The veggie for smoothies got the kids into eating and blending veggies and off crap food. So it’s worthwhile for me just as an example to pretend my house is a smoothie bar.
Cheers and tell your friends to yell TR when he/she/they are dropping riders.
According to James Morton - who should know a thing or two about this - said it does not make a difference for signalling how long you ride on low glycogen. Relevant is glycogen content at the end of a session.
However, there is no evidence out there yet that increased signalling translates to actual expression/adaption.
However, there is evidence that high training volume increases chronic fatox but the evidence on the impact of low glycogen is quite weak. So high training volume does not necessarily work through low glycogen.
Is it weak or missing? In other words by weak do you mean not many studies have looked at it over timescales measured in months or multiple studies have been done with little impact seen?
In my case, did not have the impression it was muscle fatigue, since I was fine at the start and the burning feeling went away as soon as I ate.
That reaction is not psychological at all, but I know what you mean. Only the taste of sugar in the mouth is sufficient for the body to release some more glycogen from the reserves, that it was hanging to in order to be able to still escape the chasing lion later on.
Today I went out again for another 100km ride at endurance pace. This felt totally normal again, that is no burning feel in the legs, only the sensation after 1.5 hr+ that it starts to feel harder and harder to do more than endurance. 1350 kCal into the ride I ate 50g of carbs and for the rest the 2 bottles with 60g of sugar each was enough to complete the 1700 kCal ride comfortably. So I took in only 680 kCal of sugar during the 3.5hr ride, but breakfast right before the ride was 100g of carbs in the form of oatmeal and fruit (I was inspired by @WindWarrior breakfast today)
If it was water retention it’s meaningless to your (Slightly overwhelmingly obsessive) goal of losing weight without caring about performance, so it shouldn’t impact your decision making.
Base season started two months ago in the UK. And your FTP is relevant. My gut says you’re not working hard enough - if you were, you’d be failing workouts without carbs. If you don’t use TR, how are you pegging FTP IOT determine how hard to train?
Finally - what we know about exogenous carbs is that they don’t massively impact fat oxidation on a workout to workout basis, unless you are in a state of ketosis. Stop peddling this - it isn’t well evidenced.
I’ll ask again - what did your performance in the race tell you about your carb intake? Nothing much else matters.

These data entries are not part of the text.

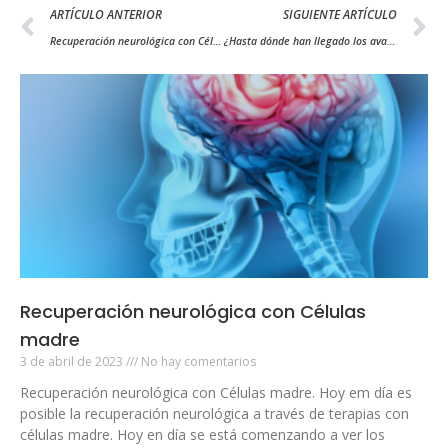
ARTÍCULO ANTERIOR
SIGUIENTE ARTÍCULO
Recuperación neurológica con Células madre
¿Hasta dónde han llegado los avances en células madre?
Recuperación neurológica con Células
madre
3 de abril de 2023
No hay comentarios
Recuperación neurológica con Células madre. Hoy em día es
posible la recuperación neurológica a través de terapias con
células madre. Hoy en día se está comenzando a ver los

Unless you’re just not taking in anything, you’re not going to deplete muscle glycogen entirely during an endurance ride (nor should that be your goal), and fat utilization is not dependent on expired stores of exogenous glucose or stored glycogen. That misconception has been repeated in this thread multiple times - again, you don’t have to deplete your body of sugar in order to burn fat.
But the other short answer to your question is, “Yes”, once you regularly get into that 4-6hr range you are going to see performance benefits from myriad aerobic adaptations over time, and one of those is going to be improved fat utilization because our bodies seem to become better at using fat the longer we go (that’s what it is designed to do, after all).
The question I keep coming back to is, from a performance perspective, why is improved fat utilization a concern? For ultra-endurance athletes who may be fuel consumption limited, it makes some sense. For most of us, chasing improved fat utilization seems like a good idea, but it hasn’t been shown to deliver any actual performance benefits to my knowledge.
Ride longer, improve your endurance, and take the myriad adaptations that come with that… one of which may be improved fat utilization.